Over 50% of people living with Alzheimer’s disease (AD) are undiagnosed. Many people who have emerging concerns about their cognitive health first consult their primary care physician (PCP), but very few actually receive a diagnosis for cognitive decline due to factors like PCPs’ time constraints, competing priorities, lack of expertise or comfort with AD diagnosis. Thus we are developing WATCH-SS, a screening tool for primary care which passively analyzes a patient’s speech during a clinic visit to assess risk of cognitive impairment (CI). To do this, WATCH-SS runs a set of detectors for five acoustic and linguistic signs of CI and these detections are fed through a predictive model to predict CI. The detectors are a mixture of natural language processing (NLP) -based algorithms and large-language models (LLMs).
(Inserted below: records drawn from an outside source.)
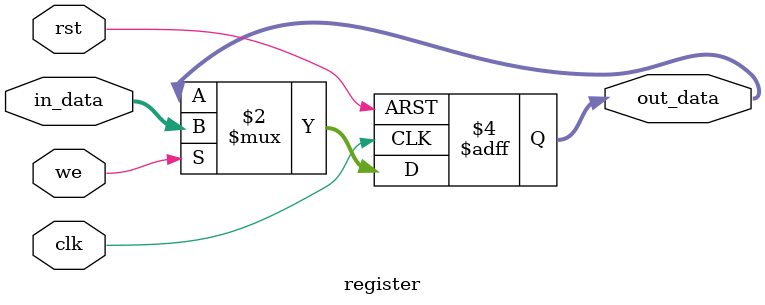
<source format=v>
`timescale 1ns / 1ps


module register#(parameter WIDTH=32)(input [WIDTH-1:0] in_data,
input clk,we,rst,
output reg [WIDTH-1:0] out_data

    );
    always @(posedge clk,posedge rst)
    begin
        if(rst)
            out_data<=32'b0;
        else if(we)
            out_data<=in_data;
    end
endmodule

</source>
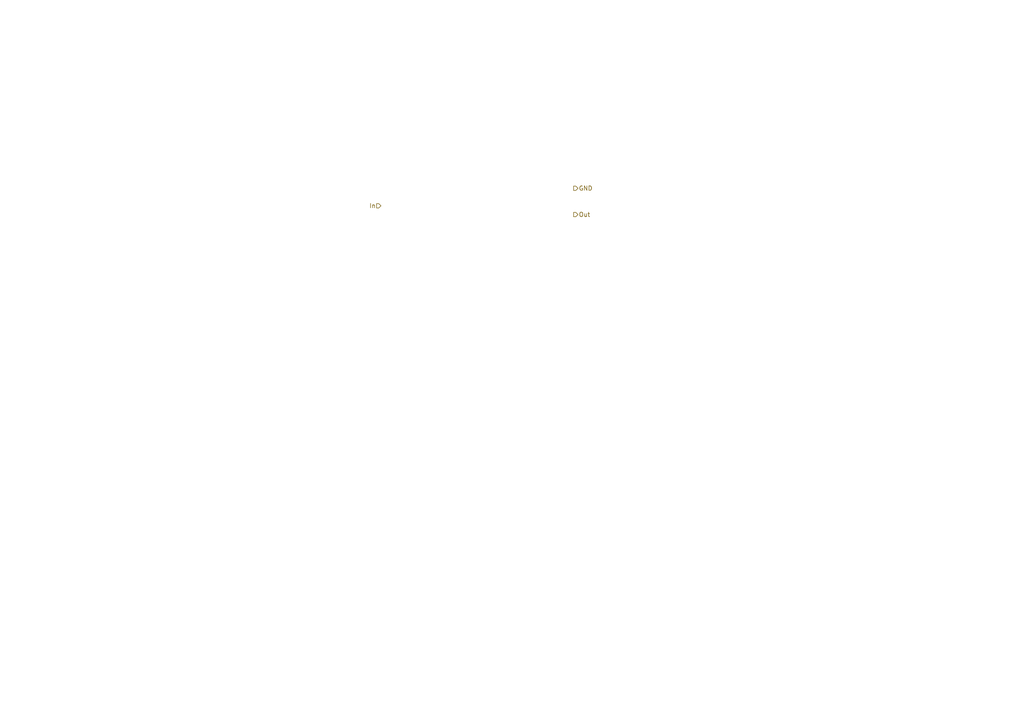
<source format=kicad_sch>
(kicad_sch
	(version 20231120)
	(generator "eeschema")
	(generator_version "8.0")
	(uuid "dc945edb-5916-4c66-bd16-802f9d2fa3d6")
	(paper "A4")
	(lib_symbols)
	(hierarchical_label "GND"
		(shape output)
		(at 166.37 54.61 0)
		(fields_autoplaced yes)
		(effects
			(font
				(size 1.27 1.27)
			)
			(justify left)
		)
		(uuid "845d02dc-f547-4fdc-ad37-c900dbedf6f2")
	)
	(hierarchical_label "In"
		(shape input)
		(at 110.49 59.69 180)
		(fields_autoplaced yes)
		(effects
			(font
				(size 1.27 1.27)
			)
			(justify right)
		)
		(uuid "dddd230e-1504-4853-a2b7-84a4b4ff499b")
	)
	(hierarchical_label "Out"
		(shape output)
		(at 166.37 62.23 0)
		(fields_autoplaced yes)
		(effects
			(font
				(size 1.27 1.27)
			)
			(justify left)
		)
		(uuid "f9c885cb-e18a-4a6e-8a28-c103617a5568")
	)
)

</source>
Our evaluation shows that WATCH-SS achieves strong predictive performance (AUC 0.95 for test and 0.80 for train on DementiaBank data), and its design allows us to effectively explain and verify our risk prediction.

[Paper] [Poster] [Code]


Evaluating Robustness of Medical AI Systems with Naturally Adversarial Datasets

Robustness evaluation info graphic.

To ensure robustness of medical AI systems, we must move beyond unrealistic synthetic perturbations and evaluate against naturally occurring adversarial examples that reflect true healthcare challenges and effectively deceive models. To address this, we developed a weakly-supervised framework that curates naturally adversarial datasets for evaluating robustness using existing real-world unlabeled data. Our method first generates probabilistic labels via weak supervision, then orders the examples based on label uncertainty to generate a sequence of datasets that are progressively more adversarial. We can then validate model robustness by confirming a statistically significant decrease in agreement between model predictions and weak labels across the datasets. This trend reflects the expectation that a robust model maintains accuracy on both expected and unexpected inputs, effectively diverging from weak labels as they become unreliable on the unexpected inputs.

[Paper] [Code]


Evaluating Physiologic Monitoring Alarm Suppression Systems with High-Confidence Data Programming

High confidence data programming info graphic.

[Paper] [Code]


Automating Weak Label Generation for Data Programming with Clinicians in the Loop

Weak label generation info graphic.

Deep learning in healthcare is often stalled by the data bottleneck—the prohibitive cost of obtaining expert-annotated large datasets. We propose a clinician-in-the-loop framework that automates weak label generation by identifying the most representative data “memories” in the data using the CLARANS clustering algorithm with domain-specific distance metrics—such as Dynamic Time Warping (DTW) for physiological signals and Kullback-Leibler (KL) divergence of OpenAI’s CLIP embeddings for medical images. A clinician then labels these memories, enabling our framework to propagate expert annotations from this small handful of examples to the remaining unlabeled data. This approach significantly reduces manual labeling effort while achieving accuracy comparable to existing weak supervision baselines.